In a recent email to Financial Director magazine, Accountancy Age’s sister title, Phillip Taylor, founder of SquareSum set out his stall against the Microsoft and Navision merger.
‘The acquisition of Navision by Microsoft, coming only a year after the GreatPlains takeover, shows that Microsoft has made a major change of direction and policy. Bill Gates’ claim that Microsoft, unlike Oracle, would never go into competition with its own partners is dead. Microsoft has embarked on a new course that now brings them into direct competition with many of its loyal supporters,’ Taylor said.
‘Many of us have bet our companies on Microsoft technology and have believed the party line that Bill Gates’ company was friend rather than foe. Suddenly finding that someone you have been promoting as a first class reliable supplier for many years is now a competitor causes a bit of heart searching.’

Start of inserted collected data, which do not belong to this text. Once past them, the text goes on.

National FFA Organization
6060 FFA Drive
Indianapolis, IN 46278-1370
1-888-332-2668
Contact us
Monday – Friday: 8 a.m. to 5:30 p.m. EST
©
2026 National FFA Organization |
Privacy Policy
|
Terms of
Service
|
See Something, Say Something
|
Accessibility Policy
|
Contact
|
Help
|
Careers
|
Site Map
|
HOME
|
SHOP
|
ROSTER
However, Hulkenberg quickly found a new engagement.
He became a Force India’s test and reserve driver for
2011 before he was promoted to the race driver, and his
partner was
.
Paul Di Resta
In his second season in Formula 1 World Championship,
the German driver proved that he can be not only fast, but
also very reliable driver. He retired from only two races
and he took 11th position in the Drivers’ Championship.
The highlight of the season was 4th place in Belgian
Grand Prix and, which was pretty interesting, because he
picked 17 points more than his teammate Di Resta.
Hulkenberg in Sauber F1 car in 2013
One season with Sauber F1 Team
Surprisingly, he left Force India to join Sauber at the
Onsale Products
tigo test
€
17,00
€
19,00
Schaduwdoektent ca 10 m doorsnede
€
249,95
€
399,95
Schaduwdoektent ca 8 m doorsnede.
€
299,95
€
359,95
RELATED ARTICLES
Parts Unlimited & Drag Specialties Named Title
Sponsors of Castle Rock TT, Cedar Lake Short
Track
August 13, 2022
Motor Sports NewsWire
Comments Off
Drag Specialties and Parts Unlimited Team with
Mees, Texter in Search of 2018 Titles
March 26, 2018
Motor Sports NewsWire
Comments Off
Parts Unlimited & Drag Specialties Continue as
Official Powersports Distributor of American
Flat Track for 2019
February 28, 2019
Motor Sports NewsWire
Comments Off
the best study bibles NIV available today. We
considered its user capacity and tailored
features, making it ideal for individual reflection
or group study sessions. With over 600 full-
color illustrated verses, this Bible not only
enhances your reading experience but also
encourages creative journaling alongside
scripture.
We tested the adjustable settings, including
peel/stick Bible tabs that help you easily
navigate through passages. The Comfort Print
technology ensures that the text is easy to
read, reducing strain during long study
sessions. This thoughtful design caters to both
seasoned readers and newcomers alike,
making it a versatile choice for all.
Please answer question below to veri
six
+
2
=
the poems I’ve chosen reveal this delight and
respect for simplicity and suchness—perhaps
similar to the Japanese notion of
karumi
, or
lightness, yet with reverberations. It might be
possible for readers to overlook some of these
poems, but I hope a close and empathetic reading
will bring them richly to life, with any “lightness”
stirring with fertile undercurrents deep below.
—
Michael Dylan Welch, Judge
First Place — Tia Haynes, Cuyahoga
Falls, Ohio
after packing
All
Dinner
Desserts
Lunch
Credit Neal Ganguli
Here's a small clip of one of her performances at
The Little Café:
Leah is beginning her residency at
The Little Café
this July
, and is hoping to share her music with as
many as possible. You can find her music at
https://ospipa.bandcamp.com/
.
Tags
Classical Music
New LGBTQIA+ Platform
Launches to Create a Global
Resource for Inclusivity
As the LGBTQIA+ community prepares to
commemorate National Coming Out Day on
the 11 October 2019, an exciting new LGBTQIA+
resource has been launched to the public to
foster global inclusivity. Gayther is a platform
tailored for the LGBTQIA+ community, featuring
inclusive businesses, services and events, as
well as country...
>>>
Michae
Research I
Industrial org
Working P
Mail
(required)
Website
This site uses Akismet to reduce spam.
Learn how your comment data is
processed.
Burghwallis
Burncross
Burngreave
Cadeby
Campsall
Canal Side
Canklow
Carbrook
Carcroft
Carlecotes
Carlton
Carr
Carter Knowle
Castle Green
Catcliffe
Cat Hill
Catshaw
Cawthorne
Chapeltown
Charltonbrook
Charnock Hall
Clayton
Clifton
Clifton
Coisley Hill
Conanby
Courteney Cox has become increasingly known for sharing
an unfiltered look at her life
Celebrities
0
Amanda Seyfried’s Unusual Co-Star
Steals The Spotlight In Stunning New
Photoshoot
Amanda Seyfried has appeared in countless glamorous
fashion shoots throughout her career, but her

But Taylor doesn’t believe that the deal spells complete doom for the rest of the financial software industry. He claims that a merged entity combining Microsoft, Great Plains and Navision will have difficulties defining its strategy and will be slow to react to market changes:
‘The overlap of products, technologies, partners and market segments within Microsoft, Great Plains and Navision will now mean that nothing can really move forward in this combined subsidiary for at least two years. However this is good news for the rest of the industry, who will continue to develop innovative solutions that will add value to customers that can’t wait until the Microsoft Great Plains Navision Business Solutions division has decided on its future product strategy,’ he says.